| I am the author of Hotcaml. There is actually some notion of persisting state in it. Reloading is done at the granularity of a module. The reverse dependencies of a module that changed are also reloaded, but the dependencies are not. The runtime state of all modules that are not reloaded is persisted. Here is an example: https://aws1.discourse-cdn.com/standard11/uploads/ocaml/orig... The dependency graph is roughly: system layer -> renderer -> slideshow
The system layer initializes the window (with SDL) and an OpenGL context.
The renderer allocates resources (buffers, fonts, ...).
The slideshow only defines the content to be drawn. In the live code, only the slideshow is modified, so the system and renderer states are not affected. Doing reloading at the module granularity meshes well with ML semantics: it is a straightforward extension of the "hyperstatic environment" and it preserves type safety and modular abstraction. A static language that is designed with hot reloading in mind could do better, the generative nature of ML type definitions is not ideal. I guess that structural type systems permit a finer grained notion of reloading.
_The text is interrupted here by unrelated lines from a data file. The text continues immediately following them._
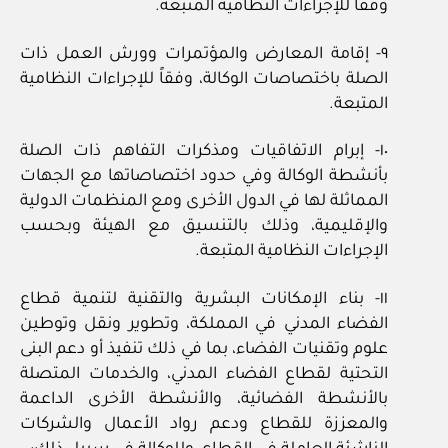
وفقاً للإجراءات النظامية المتبعة.
٩- إقامة المعارض والمؤتمرات وورش العمل ذات
الصلة باختصاصات الوكالة، وفقاً للإجراءات النظامية
المتبعة.
١٠- إبرام الاتفاقيات ومذكرات التفاهم ذات الصلة
بأنشطة الوكالة وفي حدود اختصاصاتها مع الجهات
المماثلة لها في الدول الأخرى ومع المنظمات الدولية
والإقليمية، وذلك بالتنسيق مع الهيئة وبحسب
الإجراءات النظامية المتبعة.
١١- بناء الإمكانات البشرية والتقنية لتنمية قطاع
الفضاء المدني في المملكة، وتطوير ونقل وتوطين
علوم وتقنيات الفضاء، بما في ذلك تنفيذ أو دعم البنى
التحتية لقطاع الفضاء المدني، والخدمات المتصلة
بالأنشطة الفضائية، والأنشطة الأخرى الداعمة
والمعززة للقطاع ودعم رواد الأعمال والشركات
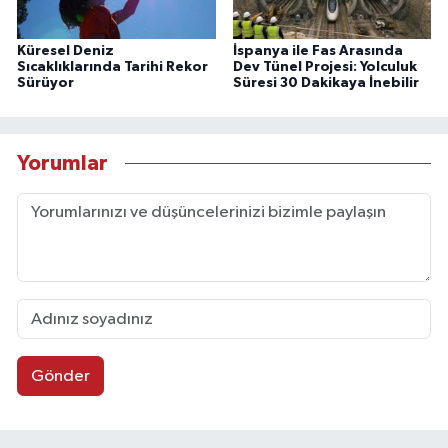
Küresel Deniz
İspanya ile Fas Arasında
Sıcaklıklarında Tarihi Rekor
Dev Tünel Projesi: Yolculuk
Sürüyor
Süresi 30 Dakikaya İnebilir
Yorumlar
Gönder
Actually, a finer-grained notion of persistence and state migration could be built as a library (with some macros) on top of Hotcaml. The important step is to be able to reify type definitions and then to define some notion of "type compatibility" (between old and new modules) by induction on the structure of types.
This is a lot of work, but could be built on top of Hotcaml foundations. |
Ah that makes sense to me, and explains to me why in your linked demo the rotation resets after every color change, but the other stuff doesn't. That does mean though that having the circle not reset after every color change is probably not feasible unless the module order is fairly convoluted right? (because most straightforward ways I can think of organizing the code would have the circle motion as a reverse dependency of the color of the circle).